ShakeYourTailFeathers · 14/07/2014 20:32

It's illegal where I live, that's how wrong it is. Can't believe you'd do such a thing. Your estate agent hopefully has some ethics and stops you.

Plateofcrumbs · 14/07/2014 21:04

We accepted an offer on our house and then withdrew on favour of a higher offer about 48 hours later. In my defence the person making the higher offer had seen our house at the same time as the original people and I had been reassured by the estate agents that they had taken best and final offers from everyone who had seen the property before we accepted. It turned out that the estate agent had been dicking us around so I felt little guilt.

mygrandchildrenrock · 14/07/2014 21:22

We were in this position, and the first offer couple had a very prem baby in special care.
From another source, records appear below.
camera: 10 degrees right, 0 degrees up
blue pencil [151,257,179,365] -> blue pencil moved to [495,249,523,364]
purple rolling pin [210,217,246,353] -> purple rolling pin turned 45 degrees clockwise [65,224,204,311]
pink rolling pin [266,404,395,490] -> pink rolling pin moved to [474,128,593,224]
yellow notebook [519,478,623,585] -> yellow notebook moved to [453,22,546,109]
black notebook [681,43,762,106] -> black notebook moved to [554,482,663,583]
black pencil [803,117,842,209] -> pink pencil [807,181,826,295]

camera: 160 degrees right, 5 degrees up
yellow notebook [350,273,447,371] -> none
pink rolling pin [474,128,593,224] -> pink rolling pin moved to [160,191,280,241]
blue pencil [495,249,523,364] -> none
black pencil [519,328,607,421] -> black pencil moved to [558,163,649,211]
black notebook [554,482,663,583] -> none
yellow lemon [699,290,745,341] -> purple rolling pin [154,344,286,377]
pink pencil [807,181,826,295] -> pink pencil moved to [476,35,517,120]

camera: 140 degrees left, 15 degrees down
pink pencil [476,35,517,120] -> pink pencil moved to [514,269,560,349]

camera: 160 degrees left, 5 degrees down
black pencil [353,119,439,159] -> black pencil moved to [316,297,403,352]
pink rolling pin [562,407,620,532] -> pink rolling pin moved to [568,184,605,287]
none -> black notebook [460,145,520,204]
I felt quite bad but did ask them to match the new offer, or come near it. They did and we sold to them, even though the second buyer came back and offered more! That was many years ago and although I felt bad at the time for a couple of months, I can honestly say I haven't thought about it since.

Bowlersarm · 14/07/2014 21:29

If you took it off the market and now someone has put it an offer who had seen it before you had the offer, you wouldn't be unreasonable to switch. Or ask the first people to match it.
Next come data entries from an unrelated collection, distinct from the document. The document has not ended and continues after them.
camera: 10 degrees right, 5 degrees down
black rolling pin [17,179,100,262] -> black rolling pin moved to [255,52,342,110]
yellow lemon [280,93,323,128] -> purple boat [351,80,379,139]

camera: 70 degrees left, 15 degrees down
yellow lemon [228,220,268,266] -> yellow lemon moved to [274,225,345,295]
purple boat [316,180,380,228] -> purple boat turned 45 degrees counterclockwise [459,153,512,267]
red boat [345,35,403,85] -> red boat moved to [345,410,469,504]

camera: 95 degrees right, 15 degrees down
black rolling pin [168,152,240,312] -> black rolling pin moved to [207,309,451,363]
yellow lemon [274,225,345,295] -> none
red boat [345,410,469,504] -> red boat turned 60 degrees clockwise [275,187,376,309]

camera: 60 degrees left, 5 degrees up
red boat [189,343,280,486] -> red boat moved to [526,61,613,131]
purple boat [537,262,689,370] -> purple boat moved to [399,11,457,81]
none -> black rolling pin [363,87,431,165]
If you told them you were taking it off the market but continued to viewers sneakily, you are bring unreasonable, but then that probably won't matter to you anyway and you'll take the higher offer without a conscience.

cricketpitch · 14/07/2014 21:29

I think there is a misunderstanding of the process. In a sale as big as that of a property how can anyone be bound at such an early stage? You have no timescale agreed, no survey in place, no agreement as to how the price is paid. This is just the preliminary stage.

Both parties make an agreement in principle SUBJECT to sorting the other stuff. supposing the buyers said that they wanted to wait until Christmas to complete? Or you decided to wait until you had found your dream house before moving? These things are sorted out AND THEN you agree the price, the mortgage/cash, the completion date and you exchange contracts.

As I understand it in Scotland you have pre-negotiations to establish what price might be acceptable, what timescale is reasonable and if price and timescale is acceptable you, do all the surveys and searches before you make the offer/ exchange contracts in Scotland. Nothing is binding in the pre-negotiation / declaration of interest stage and a buyer can just as easily waste money on a survey and solicitors and be outbid as in England - it is just done in a slightly different way and called different things.

daisychain01 · 14/07/2014 22:02

Maryz, your scenario is one that I was thinking of.

The "fuck morals" approach is exactly why buying and selling houses is a murky business.

A house isn't "Sold" and champagne corks cant be popped until exchange (and even better, Completion) has taken place. Between now and then, all sorts of cock and bull stories can be passed between agents and solicitors about what people are prepared to pay, how much they can afford, how quickly they are prepared to exchange etc etc etc.

People can self justify if they choose or feel they are within their rights to change their mind.

You'll get a variety of opinions on this one, its a common ethical dilemma!